The Senate deal that ended the filibuster threat extends the act only for six months and provides critics with clear openings to debate contentious provisions, particularly those that permit the FBI to conduct "sneak-and-peak" searches of private homes and businesses, to wiretap telephones and examine of emails, and to obtain secret warrants for library, medical, business and personal records of Americans who are not suspected of committing crimes. (On Thursday, the House voted for an even shorter extension of one month, a move Feingold applauded.

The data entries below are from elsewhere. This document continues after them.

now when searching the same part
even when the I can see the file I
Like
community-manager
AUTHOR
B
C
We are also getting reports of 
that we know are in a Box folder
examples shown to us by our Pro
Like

The two chambers must now reconcile their different measures before the end of the year.)
The opportunity that has now been created to debate components of the act -- rather than merely pass the law in its entirety -- is what Feingold has been demanding since 2001, when he cast the sole Senate vote against enactment of the Patriot Act. And so it came as no great surprise that the senator was celebrating a win Wednesday -- not just for his own political crusade of the past four years, but for the Constitution that he and his fellow senators have sworn to uphold.
"Today is a victory for the American people and the bipartisan group of Senators who have been fighting against efforts to extend the Patriot Act permanently without protecting the rights of law-abiding citizens," Feingold announced Wednesday evening, after the Senate Republican leadership abandoned Bush's line."I am pleased that the Republican leadership backed down from their irresponsible threat to let the Patriot Act expire and agreed to a six-month extension of the provisions that would have sunset at the end of this year," the senator said. "This will allow more time to finally agree on a bill that protects our rights and freedoms while preserving important tools for fighting terrorism. Those of us who stood up to demand modest and reasonable protections of our liberties never wanted to stop Patriot Act reauthorization. We just want to get it right this time around."
Feingold also took an appropriate swipe at Bush and his allies for creating a false crisis as the deadline for reauthorization approached.
"We could have avoided these last-minute negotiations if the House had just adopted the Senate version of the Patriot Act that passed unanimously earlier this year," explained the Democrat. "As we move forward, I hope that the Republican leadership in the Senate and the administration will continue down the path they started on tonight so that we don't find ourselves in this same situation six months from now. One thing is clear - what happened in the Senate over the past few weeks shows that (long-term reauthorization of the Patriot Act in the version favored by Bush) is dead."
And the Bill of Rights is alive and kicking.